ROBERT PETERSON: What happens is you have this spray with very, very tiny droplets, and these droplets fall on those mosquitoes and knock them down. And those female mosquitoes are actually flying because they're looking for a host to feed on. They're looking for blood so that they can nourish their eggs and continue their generation.
So it's a very specific application of an insecticide that's really designed pretty much only to affect mosquitoes.
BLOCK: Now, why wouldn't it also affect beneficial insects, anything else that's flying around, or get into the food chain?
PETERSON: Well, a couple reasons. One, is the insecticide does not last very long in the environment at all, and typically when you have daylight conditions, the sun actually breaks down that insecticide very rapidly. And also, you're starting with such a very, very low rate of application.

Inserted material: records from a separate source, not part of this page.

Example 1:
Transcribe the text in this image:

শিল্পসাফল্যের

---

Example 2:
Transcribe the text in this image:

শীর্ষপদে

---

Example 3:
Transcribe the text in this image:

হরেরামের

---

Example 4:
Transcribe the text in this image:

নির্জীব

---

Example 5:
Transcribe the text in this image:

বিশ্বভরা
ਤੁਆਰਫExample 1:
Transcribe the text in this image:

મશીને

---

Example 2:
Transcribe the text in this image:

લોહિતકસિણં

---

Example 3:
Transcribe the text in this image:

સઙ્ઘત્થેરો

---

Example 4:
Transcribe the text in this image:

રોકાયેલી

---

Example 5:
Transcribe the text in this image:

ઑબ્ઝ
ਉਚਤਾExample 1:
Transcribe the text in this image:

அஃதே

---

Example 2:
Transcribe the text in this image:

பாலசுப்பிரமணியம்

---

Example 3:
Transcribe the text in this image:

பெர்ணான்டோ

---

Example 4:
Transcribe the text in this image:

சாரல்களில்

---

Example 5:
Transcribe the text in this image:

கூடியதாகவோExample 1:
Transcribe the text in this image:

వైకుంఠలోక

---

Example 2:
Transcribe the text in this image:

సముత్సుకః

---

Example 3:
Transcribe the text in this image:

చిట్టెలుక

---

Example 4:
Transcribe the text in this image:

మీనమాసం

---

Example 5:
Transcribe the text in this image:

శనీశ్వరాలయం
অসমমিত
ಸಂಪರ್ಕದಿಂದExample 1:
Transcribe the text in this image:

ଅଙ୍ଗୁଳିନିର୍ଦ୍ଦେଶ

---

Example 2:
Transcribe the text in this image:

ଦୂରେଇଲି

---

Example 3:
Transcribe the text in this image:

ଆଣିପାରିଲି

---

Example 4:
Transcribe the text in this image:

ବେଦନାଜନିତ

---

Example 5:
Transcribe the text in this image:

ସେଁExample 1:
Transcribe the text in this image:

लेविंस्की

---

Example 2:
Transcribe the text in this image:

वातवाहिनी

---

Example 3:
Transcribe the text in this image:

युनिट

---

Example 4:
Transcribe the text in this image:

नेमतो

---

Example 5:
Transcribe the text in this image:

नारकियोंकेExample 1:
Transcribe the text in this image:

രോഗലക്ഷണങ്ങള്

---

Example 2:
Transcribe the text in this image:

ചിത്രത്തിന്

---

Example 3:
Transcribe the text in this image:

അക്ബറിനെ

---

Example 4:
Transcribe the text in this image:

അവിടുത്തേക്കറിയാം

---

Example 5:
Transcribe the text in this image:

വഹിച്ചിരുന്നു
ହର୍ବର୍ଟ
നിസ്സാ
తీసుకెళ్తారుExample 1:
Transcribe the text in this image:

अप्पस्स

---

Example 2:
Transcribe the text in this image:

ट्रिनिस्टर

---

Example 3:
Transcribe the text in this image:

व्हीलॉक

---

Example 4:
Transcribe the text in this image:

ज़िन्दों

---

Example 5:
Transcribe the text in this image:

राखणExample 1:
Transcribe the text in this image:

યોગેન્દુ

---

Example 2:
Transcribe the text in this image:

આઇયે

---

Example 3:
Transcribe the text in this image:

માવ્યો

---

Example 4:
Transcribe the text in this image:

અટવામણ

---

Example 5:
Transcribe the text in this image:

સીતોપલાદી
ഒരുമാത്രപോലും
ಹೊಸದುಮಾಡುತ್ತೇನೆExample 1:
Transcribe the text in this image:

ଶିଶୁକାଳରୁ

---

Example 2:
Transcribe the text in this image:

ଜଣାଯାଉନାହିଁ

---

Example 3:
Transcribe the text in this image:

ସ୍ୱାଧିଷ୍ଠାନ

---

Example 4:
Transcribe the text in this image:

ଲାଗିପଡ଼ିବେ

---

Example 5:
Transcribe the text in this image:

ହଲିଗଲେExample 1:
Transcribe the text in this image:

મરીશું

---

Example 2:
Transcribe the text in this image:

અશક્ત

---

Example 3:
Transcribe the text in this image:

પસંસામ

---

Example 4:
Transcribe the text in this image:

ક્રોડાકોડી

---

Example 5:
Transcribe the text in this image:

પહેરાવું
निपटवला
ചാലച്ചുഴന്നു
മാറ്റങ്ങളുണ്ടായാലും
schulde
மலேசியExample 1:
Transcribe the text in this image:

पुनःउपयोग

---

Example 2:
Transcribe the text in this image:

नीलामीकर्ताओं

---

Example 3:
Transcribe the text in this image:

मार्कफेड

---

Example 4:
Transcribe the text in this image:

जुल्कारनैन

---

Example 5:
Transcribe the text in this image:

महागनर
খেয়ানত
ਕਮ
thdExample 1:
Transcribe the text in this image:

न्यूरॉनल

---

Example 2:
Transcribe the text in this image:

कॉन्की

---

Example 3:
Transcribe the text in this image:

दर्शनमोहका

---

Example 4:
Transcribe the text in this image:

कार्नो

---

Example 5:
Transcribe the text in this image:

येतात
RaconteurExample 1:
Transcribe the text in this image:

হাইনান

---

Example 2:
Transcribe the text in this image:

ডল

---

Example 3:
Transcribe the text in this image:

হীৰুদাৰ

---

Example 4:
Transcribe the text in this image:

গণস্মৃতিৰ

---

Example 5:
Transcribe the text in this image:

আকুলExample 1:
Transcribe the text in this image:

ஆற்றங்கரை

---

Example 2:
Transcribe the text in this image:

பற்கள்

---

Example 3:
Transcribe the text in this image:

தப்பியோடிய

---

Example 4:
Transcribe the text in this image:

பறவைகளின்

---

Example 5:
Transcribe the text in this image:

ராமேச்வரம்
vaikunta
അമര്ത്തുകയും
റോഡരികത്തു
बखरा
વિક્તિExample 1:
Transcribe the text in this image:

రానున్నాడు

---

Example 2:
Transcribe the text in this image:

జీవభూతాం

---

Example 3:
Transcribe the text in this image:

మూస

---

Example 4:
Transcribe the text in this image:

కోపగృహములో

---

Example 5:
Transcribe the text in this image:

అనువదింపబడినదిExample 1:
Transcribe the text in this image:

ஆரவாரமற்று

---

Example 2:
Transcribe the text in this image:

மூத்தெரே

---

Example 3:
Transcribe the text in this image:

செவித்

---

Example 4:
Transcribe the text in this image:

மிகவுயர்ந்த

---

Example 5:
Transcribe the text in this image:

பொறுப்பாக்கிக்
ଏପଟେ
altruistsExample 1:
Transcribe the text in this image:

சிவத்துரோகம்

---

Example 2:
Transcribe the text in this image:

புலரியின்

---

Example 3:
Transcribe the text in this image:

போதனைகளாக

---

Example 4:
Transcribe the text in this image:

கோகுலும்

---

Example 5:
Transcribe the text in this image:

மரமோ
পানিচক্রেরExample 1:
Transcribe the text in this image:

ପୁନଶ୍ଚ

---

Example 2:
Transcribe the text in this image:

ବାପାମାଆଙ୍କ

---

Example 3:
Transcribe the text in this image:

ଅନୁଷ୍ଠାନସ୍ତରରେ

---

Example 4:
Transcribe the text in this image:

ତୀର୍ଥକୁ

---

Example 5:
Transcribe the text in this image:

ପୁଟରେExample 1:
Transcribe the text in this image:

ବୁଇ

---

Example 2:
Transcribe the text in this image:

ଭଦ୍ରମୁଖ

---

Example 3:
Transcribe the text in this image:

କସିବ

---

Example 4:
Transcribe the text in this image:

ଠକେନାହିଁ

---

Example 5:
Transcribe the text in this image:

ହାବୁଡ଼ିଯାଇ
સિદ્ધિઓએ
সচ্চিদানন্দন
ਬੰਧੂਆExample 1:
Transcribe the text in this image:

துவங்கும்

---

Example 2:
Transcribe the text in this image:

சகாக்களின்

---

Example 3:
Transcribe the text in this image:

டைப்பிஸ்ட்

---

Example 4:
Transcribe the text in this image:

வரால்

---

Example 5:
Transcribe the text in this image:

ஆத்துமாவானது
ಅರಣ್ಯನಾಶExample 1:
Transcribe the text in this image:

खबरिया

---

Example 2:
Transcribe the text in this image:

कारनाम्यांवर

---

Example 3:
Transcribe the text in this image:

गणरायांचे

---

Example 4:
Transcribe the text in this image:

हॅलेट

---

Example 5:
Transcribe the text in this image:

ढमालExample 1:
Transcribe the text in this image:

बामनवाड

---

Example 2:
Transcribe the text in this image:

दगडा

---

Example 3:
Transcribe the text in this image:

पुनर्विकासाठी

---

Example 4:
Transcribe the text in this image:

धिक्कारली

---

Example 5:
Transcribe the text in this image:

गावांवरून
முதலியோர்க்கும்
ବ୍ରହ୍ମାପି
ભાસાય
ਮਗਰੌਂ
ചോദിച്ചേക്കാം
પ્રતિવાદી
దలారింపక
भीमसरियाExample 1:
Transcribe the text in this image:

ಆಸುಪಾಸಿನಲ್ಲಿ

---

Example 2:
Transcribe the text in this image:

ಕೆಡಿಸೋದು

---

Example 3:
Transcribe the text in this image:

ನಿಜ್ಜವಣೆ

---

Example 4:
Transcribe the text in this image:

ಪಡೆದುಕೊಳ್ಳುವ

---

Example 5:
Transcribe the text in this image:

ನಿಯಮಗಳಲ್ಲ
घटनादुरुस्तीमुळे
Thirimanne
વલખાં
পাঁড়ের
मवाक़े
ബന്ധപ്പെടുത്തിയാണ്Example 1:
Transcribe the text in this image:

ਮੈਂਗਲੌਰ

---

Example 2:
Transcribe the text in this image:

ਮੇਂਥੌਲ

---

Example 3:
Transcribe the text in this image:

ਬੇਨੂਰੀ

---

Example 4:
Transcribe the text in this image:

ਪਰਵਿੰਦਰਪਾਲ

Now, if there are midges, little flies that are about the size of mosquitoes, flying around at night when the spray is occurring, yes, you will knock down, you will kill those insects, as well. But larger insects are much less affected if they even contact the spray, and of course if it's at night, a lot of insects, including honeybees, are not going to be in the path of these sprays.
BLOCK: What do you tell people who say I'm worried about the risks of this chemical, I don't see why it's necessary given the incidence of West Nile disease?
PETERSON: Well, it's - what we say is that the disease is very real. And in this case, with aerial spraying of the Dallas area in particular, we've reached the point where the disease is very, very serious. We know a lot about the disease, we know a lot about the consequences of spraying, and there's just no contest here.
The scientific weight of evidence strongly suggests that there's negligible risk from the spraying, and there's not negligible risk from West Nile virus disease.
BLOCK: When you're talking about negligible risk in terms of exposure to humans, would you tell anybody it's perfectly safe to go outside while they're spraying, go ahead, go out with your kids, go take a walk, absolutely no problem? Or is it really a little bit more complicated than that?
PETERSON: It's not more complicated, but it is more complicated from kind of a psychological perspective. I can talk about the mathematical risks and would still conclude that they're negligible because the risks that we have modeled and looked at for that include people being outside when there are those sprays and all kinds of what we call conservative assumptions.
But I will never say anything is safe as a scientist. That's a value-laden term. What's safe to one person is not safe to another person. So I just talk about the risks in comparison to known levels of harm or regulatory levels of concern, things like that.
So, even with considering the person's outside and they're breathing heavily, and they're rolling around on the grass as the spray, the droplets kind of drift down, there are no issues there from a risk perspective.
BLOCK: I've been talking with Bob Peterson, professor of entomology at Montana State University. He studies mosquito control and the disease mosquitoes carry. Thanks so much for being with us.